PESCARA. «Non vogliamo essere ignorati. Chiediamo di essere visibili, come è giusto che sia, perché anche noi facciamo parte della società. E chiediamo che qualcuno ci aiuti a inserirci. E invece...
PESCARA. «Non vogliamo essere ignorati. Chiediamo di essere visibili, come è giusto che sia, perché anche noi facciamo parte della società. E chiediamo che qualcuno ci aiuti a inserirci. E invece siamo sempre messi da parte». A parlare è Eva Tuccella, 27 anni, di Villa Raspa di Spoltore, tetraplegica con lesione midollare, diplomata al liceo psicopedagogico e desiderosa di trovare un lavoro. Oggi sarà in piazza Italia.
Perché protesta?
Per far capire che è impossibile vivere con 285 euro al mese. Per me sarebbe impensabile vivere da sola anche perché mi muovo in carrozzina e non sono autosufficiente per cui ho bisogno di qualcuno a fianco. Ma per il futuro, con questa somma non posso pensare di essere autonoma anche perché ho delle spese mediche da sostenere e una serie di esigenze legate alla mia situazione, che comportano altre spese. E poi è stato necessario fare dei lavori a casa, una villetta a schiera con le scale: abbiamo dovuto installare i montascale e pago 480 euro di manutenzione ogni anno. In queste condizioni non è possibile realizzare dei progetti personali. È impossibile vivere con 285 euro, anche perché a casa lavora solo mio padre, ho delle sorelle e certe volte proprio non si arriva a fine mese. Ci hanno fatto delle promesse, è giusto che le mantengano.
Lei che cosa fa?
Ho sempre lavorato nei ristoranti, fino a venti anni. Ora studio giapponese, seguo un corso di sei mesi, e lo faccio sia per passione che per mantenermi attiva. E poi vado in piscina. Faccio nuoto agonistico, per ricominciare a dare un senso alla mia vita.
Chi la aiuta?
I miei genitori.
Che cosa vorrebbe fare?
Vorrei lavorare, ho mandato il mio curriculum e provato a fare dei colloqui ma in alcuni casi quando arrivavo all’appuntamento mi è stato impossibile entrare perché c’erano troppe scale. Avevo anche trovato posto in un call center ma sarebbe stato impossibile spostarmi a Città Sant’Angelo. Il lavoro sarebbe importante non solo per una questione economica ma anche per una soddisfazione personale, per avere dei rapporti sociali. Mi piacerebbe lavorare come interprete in azienda o magari in un ufficio pubblico. Certi lavori non li posso più fare.

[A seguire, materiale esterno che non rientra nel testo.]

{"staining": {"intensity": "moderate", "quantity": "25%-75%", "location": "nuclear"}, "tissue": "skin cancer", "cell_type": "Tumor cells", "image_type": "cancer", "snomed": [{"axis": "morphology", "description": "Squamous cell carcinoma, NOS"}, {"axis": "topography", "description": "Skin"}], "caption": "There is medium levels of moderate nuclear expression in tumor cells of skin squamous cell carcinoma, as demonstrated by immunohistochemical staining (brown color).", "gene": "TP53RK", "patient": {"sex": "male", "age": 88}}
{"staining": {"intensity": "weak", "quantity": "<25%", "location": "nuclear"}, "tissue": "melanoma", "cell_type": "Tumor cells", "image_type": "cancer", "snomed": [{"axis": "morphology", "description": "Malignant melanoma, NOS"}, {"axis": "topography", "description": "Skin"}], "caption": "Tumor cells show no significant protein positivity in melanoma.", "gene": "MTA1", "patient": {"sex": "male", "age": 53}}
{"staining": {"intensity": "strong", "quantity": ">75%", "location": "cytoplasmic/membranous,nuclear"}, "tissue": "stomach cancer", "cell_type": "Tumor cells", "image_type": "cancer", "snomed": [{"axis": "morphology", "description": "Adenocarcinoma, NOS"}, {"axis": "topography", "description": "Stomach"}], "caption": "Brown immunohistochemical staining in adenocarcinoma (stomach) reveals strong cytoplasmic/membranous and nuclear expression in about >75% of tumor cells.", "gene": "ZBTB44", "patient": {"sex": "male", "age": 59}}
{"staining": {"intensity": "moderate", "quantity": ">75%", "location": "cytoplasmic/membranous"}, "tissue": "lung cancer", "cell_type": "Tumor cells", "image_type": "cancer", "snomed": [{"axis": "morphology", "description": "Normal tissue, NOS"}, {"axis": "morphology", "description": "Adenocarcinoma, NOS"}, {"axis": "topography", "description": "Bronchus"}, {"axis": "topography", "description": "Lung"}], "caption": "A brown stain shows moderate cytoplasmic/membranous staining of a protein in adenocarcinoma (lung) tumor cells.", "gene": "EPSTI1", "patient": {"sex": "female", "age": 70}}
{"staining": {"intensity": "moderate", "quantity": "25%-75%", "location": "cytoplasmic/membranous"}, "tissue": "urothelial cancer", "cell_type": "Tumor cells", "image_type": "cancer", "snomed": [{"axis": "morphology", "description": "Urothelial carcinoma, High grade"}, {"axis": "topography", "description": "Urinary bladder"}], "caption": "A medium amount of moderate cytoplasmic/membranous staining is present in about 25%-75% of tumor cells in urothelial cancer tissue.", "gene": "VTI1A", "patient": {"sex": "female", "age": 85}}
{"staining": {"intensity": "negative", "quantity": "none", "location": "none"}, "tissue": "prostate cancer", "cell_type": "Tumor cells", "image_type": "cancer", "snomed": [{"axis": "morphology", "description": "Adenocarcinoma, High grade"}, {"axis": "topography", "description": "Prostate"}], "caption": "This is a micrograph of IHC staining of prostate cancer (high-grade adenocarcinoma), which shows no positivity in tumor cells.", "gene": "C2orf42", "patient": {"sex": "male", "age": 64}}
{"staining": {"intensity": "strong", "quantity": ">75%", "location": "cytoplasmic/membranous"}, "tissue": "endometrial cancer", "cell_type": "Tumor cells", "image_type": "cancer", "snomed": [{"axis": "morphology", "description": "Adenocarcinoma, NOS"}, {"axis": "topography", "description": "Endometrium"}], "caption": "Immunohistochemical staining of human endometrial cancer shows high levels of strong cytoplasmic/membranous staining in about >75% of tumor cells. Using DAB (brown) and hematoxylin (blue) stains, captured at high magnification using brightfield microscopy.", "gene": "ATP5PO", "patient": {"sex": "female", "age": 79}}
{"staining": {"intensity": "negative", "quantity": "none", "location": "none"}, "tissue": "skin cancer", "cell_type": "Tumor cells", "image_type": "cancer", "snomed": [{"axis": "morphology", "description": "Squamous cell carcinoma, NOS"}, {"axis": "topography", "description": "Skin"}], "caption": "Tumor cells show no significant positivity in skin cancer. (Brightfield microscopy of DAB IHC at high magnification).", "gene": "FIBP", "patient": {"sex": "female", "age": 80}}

Se potesse lanciare un appello ai politici cosa direbbe?
Che anche noi siamo esseri umani ed è giusto che ci trattino come tali. Sfido chiunque, nelle nostre condizioni, a vivere con 285 euro.
Quale sarebbe la somma ideale?
Attorno ai mille euro. Di più sarebbe un sogno. Se avessi un lavoro basterebbe anche meno, ma purtroppo non ce l’ho.
E cosa farebbe se avesse una pensione più consistente?
Cercherei di realizzare un obiettivo mio, magari nello studio, e prenderei la patente (per farlo bisogna andare fuori, nelle grandi città). Magari potrei pensare di aprire un’attività e comunque potrei dare una mano in famiglia, perché ci sono tanti pagamenti.
Qualcuno vi aiuta?
No.
Andrà a votare?
Non lo so, ci sto pensando.
Non c’è un politico che le ispira fiducia e che pensa potrebbe fare battaglie per voi?
Forse Salvini, ma non so, mi auguro che si renda conto. Grillo ha fatto tante promesse, ma si sono risolte in un nulla di fatto. (f.bu.)